Darkness, Tell Us
- First Edition cover
- Author: Richard Laymon
- Cover artist: Mark Taylor
- Language: English
- Genre: Horror
- Publisher: Feature
- Publication date: 1991
- Publication place: United States
- Media type: Print (Hardback & Paperback)
- Pages: 512
- ISBN: 0-7472-3665-8
- OCLC: 24848595
- Preceded by: Island
- Followed by: Blood Games

= Darkness, Tell Us =

1991 novel by Richard Laymon

Darkness, Tell Us is a 1991 horror novel by American writer Richard Laymon.
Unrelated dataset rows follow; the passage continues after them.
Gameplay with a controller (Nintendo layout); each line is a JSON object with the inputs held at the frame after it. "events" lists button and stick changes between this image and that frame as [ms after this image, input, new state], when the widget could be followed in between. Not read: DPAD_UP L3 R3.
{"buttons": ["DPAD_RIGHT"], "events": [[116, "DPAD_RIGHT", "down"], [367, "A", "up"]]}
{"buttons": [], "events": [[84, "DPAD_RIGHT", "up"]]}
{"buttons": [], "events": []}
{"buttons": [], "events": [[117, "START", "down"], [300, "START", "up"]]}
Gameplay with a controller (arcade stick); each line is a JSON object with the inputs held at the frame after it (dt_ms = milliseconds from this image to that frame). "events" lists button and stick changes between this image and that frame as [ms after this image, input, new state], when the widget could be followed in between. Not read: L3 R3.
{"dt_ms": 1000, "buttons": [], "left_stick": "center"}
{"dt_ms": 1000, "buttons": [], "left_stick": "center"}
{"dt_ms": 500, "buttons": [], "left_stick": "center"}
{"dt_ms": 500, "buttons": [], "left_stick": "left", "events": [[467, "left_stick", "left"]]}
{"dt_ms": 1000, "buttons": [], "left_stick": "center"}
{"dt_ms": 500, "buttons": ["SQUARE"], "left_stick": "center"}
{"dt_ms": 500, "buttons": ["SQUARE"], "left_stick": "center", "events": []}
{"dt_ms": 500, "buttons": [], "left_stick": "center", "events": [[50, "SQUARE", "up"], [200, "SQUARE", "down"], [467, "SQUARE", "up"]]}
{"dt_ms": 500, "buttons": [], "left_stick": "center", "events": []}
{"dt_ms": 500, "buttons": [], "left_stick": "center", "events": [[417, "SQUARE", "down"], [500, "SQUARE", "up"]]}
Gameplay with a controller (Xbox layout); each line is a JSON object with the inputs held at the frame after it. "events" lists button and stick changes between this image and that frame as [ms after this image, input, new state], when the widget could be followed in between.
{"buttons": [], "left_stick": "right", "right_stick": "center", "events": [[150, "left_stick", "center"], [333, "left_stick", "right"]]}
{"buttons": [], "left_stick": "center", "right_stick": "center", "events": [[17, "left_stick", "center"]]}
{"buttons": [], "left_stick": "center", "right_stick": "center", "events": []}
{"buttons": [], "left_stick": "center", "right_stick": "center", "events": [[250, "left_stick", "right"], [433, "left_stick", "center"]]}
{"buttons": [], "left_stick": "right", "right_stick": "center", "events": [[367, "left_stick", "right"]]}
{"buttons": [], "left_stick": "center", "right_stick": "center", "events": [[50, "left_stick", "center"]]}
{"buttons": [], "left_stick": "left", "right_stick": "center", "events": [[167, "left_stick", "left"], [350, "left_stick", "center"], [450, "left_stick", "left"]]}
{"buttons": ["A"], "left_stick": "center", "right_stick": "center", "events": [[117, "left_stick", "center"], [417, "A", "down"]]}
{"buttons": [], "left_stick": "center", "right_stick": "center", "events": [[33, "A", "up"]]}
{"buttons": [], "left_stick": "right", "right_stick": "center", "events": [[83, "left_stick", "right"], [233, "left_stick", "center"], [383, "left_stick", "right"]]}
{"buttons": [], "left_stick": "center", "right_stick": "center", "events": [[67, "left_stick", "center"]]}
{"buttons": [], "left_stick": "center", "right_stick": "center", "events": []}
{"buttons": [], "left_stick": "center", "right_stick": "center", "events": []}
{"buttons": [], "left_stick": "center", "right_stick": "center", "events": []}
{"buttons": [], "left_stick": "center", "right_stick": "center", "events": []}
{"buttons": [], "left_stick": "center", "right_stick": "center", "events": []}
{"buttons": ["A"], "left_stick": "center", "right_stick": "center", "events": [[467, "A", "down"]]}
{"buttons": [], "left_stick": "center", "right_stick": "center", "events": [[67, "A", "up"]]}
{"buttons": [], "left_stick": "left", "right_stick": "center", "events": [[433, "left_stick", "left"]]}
Originally published by Headline Features, it is currently available in a paperback edition from Leisure Fiction.

==Plot summary==

While attending a party thrown by one of their English professors, six college students use a Ouija board to contact a spirit that identifies itself only as 'Butler'. Butler promises the six a treasure if they will go to a remote mountain location called Calamity Peak. The professor, who knows from experience that messing around with the supernatural can be dangerous, attempts to dissuade them, but the kids steal the board and set off for the mountain anyway. Once they arrive they are menaced by a machete-wielding killer, and soon begin to wonder if Butler might be trying to harm them.

==Content==

The book contains supernatural elements alongside the more realistic horrors common to Laymon's work (including homicidal maniacs, rape, and childhood sexual abuse).